You cannot rely on this record in your tax affairs. It is not binding and provides you with no protection (including from any underpaid tax, penalty or interest). In addition, this record is not an authority for the purposes of establishing a reasonably arguable position for you to apply to your own circumstances. For more information on the status of edited versions of private advice and reasons we publish them, see PS LA 2008/4.

Edited version of your private ruling

Authorisation Number: 1012503538661

Ruling

Subject: Rental - Income

Question

Are the payments you receive for board and lodging from your partner assessable income?

Answer

No.

This ruling applies for the following periods:

Year ended 30 June 2013.

The scheme commences on:

1 July 2012.

Relevant facts and circumstances

You charge your partner for board and lodging

You and your partner split all other bills equally

Relevant legislative provisions

Income Tax Assessment Act 1997 Section 6-5

Income Tax Assessment Act 1997 Section 6-10

Income Tax Assessment Act 1997 Section 6-15

Income Tax Assessment Act 1997 Section 6-20

Income Tax Assessment Act 1997 Section 8-1.

Reasons for decision

Taxation Ruling IT 2167 considers the assessability of payments for board and lodging paid by family members and states:

    Arrangements of this nature, whether the payment is said to be for board only or for lodging only or for both, are considered to be in the nature of domestic arrangements not giving rise to the derivation of assessable income by the recipient of the payments. It follows that the question of income tax deductions for losses or outgoings does not arise.

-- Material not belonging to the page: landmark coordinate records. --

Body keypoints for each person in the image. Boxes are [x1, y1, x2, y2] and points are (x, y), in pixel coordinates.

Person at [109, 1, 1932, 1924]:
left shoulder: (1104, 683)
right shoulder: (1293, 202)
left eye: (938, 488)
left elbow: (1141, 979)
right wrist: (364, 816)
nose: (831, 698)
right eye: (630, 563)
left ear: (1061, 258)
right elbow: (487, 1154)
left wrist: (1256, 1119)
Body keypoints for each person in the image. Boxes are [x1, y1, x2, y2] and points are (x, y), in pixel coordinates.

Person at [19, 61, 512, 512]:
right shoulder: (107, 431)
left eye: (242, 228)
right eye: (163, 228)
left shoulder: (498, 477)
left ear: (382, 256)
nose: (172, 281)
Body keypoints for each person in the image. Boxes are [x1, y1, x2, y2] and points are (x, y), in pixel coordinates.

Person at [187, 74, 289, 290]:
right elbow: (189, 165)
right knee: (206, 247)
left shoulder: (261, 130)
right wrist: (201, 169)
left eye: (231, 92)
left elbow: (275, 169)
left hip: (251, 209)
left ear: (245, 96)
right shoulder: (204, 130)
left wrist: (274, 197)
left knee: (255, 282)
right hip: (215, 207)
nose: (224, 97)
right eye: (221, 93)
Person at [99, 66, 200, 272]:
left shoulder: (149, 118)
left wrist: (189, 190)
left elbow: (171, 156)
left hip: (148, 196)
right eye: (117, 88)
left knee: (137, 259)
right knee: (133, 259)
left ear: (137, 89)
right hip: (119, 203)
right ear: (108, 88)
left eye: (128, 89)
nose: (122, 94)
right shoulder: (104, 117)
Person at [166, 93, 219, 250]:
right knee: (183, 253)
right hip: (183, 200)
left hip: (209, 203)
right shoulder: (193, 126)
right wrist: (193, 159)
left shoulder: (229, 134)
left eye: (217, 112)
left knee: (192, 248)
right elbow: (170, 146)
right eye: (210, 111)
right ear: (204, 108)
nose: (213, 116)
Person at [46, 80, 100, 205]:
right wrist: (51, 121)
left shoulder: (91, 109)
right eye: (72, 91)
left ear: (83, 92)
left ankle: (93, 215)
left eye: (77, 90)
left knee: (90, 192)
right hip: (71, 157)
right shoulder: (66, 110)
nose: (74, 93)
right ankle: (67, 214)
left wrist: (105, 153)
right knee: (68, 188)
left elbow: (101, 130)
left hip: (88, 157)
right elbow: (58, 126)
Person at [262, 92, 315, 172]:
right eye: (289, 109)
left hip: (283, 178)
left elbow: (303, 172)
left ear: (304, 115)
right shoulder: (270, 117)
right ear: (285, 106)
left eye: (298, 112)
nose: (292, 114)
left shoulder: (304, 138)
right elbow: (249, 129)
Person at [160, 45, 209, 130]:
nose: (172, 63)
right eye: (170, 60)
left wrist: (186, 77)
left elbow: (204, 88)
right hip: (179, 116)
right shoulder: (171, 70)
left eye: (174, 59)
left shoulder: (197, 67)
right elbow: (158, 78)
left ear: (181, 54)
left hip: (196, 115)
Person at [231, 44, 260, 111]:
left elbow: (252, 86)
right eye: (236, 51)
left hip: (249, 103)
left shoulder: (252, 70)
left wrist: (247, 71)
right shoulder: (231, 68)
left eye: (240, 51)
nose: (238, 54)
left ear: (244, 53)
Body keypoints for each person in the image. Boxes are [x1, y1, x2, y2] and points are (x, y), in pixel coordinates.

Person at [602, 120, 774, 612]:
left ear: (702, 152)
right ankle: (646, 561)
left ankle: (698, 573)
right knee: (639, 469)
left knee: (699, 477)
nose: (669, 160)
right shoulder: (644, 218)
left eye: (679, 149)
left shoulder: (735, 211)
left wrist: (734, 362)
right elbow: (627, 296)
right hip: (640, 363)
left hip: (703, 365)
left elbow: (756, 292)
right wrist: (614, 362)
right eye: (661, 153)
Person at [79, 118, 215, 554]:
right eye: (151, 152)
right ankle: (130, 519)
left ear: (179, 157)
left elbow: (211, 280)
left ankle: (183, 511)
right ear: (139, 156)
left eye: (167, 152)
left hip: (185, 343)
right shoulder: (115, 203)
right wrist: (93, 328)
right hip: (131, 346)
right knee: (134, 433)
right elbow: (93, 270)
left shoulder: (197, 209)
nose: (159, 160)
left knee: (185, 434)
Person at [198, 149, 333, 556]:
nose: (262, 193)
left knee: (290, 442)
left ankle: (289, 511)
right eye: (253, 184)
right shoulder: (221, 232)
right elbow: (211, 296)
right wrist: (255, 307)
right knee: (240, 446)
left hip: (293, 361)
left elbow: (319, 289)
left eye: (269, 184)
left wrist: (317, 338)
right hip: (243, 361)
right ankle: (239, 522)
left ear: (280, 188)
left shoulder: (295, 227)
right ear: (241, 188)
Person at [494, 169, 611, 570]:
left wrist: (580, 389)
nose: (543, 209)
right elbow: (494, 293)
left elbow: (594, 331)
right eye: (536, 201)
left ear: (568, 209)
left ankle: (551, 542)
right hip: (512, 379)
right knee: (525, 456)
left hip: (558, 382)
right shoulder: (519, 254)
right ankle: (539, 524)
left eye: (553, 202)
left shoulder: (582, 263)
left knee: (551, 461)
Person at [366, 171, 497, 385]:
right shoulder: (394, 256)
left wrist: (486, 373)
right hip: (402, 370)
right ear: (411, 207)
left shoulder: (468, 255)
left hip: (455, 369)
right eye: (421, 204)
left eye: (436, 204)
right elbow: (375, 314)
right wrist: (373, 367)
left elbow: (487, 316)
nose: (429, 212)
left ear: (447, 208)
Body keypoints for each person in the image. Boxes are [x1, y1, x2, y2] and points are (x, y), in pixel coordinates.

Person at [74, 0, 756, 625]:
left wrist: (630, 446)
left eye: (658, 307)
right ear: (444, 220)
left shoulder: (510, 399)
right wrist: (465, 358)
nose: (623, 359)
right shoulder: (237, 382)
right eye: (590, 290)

In your case, we consider that the payments you receive from your partner are in relation to a domestic or social arrangement rather than a commercial transaction. Consequently they are not included in your assessable income. Any losses or outgoings that you incur are not allowable as tax deductions under section 8-1 of the ITAA 1997 because no assessable income has been produced. This is also confirmed by paragraph 17 of TR IT 2167.